The Argument from Disagreement
The claim that the breadth and persistence of moral disagreement counts against the existence of objective moral facts.
Definition
The argument from disagreement infers from the existence of widespread, intractable moral disagreement to the conclusion that there are no objective moral facts, on the grounds that the persistence of disagreement is better explained by antirealism than by realism.
Scope
This topic examines the argument from disagreement (Mackie's 'argument from relativity') and the realist replies to it. It distinguishes the empirical premise that there is deep, persistent moral disagreement from the metaethical inference that such disagreement is best explained by the absence of objective moral facts, and it surveys realist explanations of disagreement in terms of non-moral error, partiality, and differing circumstances.
Core questions
- Is moral disagreement actually deeper or more intractable than disagreement in other domains?

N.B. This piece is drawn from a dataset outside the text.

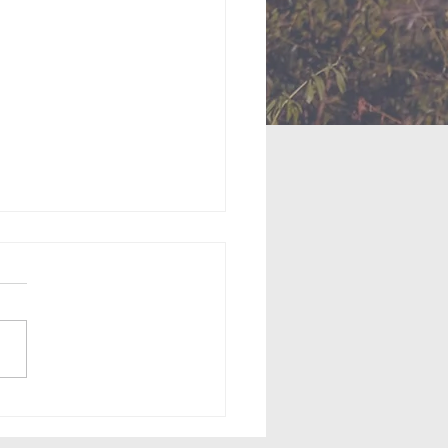
ingness to Serve (May
2026)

- Does disagreement evidence the absence of facts, or merely the difficulty of discovering them?
- Can realists explain moral disagreement as the product of non-moral error and bias?
- What follows for moral epistemology if much disagreement is genuinely irresolvable?
Key concepts
- argument from relativity
- fundamental vs. derived disagreement
- convergence under idealization
- best-explanation reasoning
Key theories
- Argument from relativity
- Mackie argued that variation in moral codes is better explained as reflecting differing ways of life than as resulting from imperfect perception of objective values, supporting antirealism.
- Realist error-theoretic explanation of disagreement
- Realists reply that moral disagreement is explicable by non-moral disagreement, partiality, and differing background conditions, and that some convergence under idealization is observable.
History
Concerns about moral diversity trace back to ancient scepticism and to anthropological reports of divergent moral codes, but the argument received its canonical metaethical formulation in Mackie's 1977 'argument from relativity'. Brink's 1989 realist reply and later empirically informed work by Doris and Stich reframed the dispute around the best explanation of observed disagreement.
Debates
- Whether disagreement is fundamental
- Realists argue much apparent moral disagreement rests on differing non-moral beliefs and circumstances, so it is derived rather than fundamental; antirealists hold that at least some disagreement persists even under shared information.
- What the empirical evidence shows
- Empirically informed metaethics debates whether psychological and anthropological findings reveal genuinely fundamental moral disagreement or merely surface variation, with implications for both sides.
Key figures
- J. L. Mackie
- David Brink
- John Doris
- Stephen Stich
Related topics
Seminal works
- mackie1977
- brink1989
Frequently asked questions
- Doesn't disagreement in science also occur without making science non-objective?
- This is exactly the realist's reply: scientific disagreement does not lead us to deny objective scientific facts, so the mere existence of moral disagreement need not establish antirealism unless it can be shown to be relevantly different.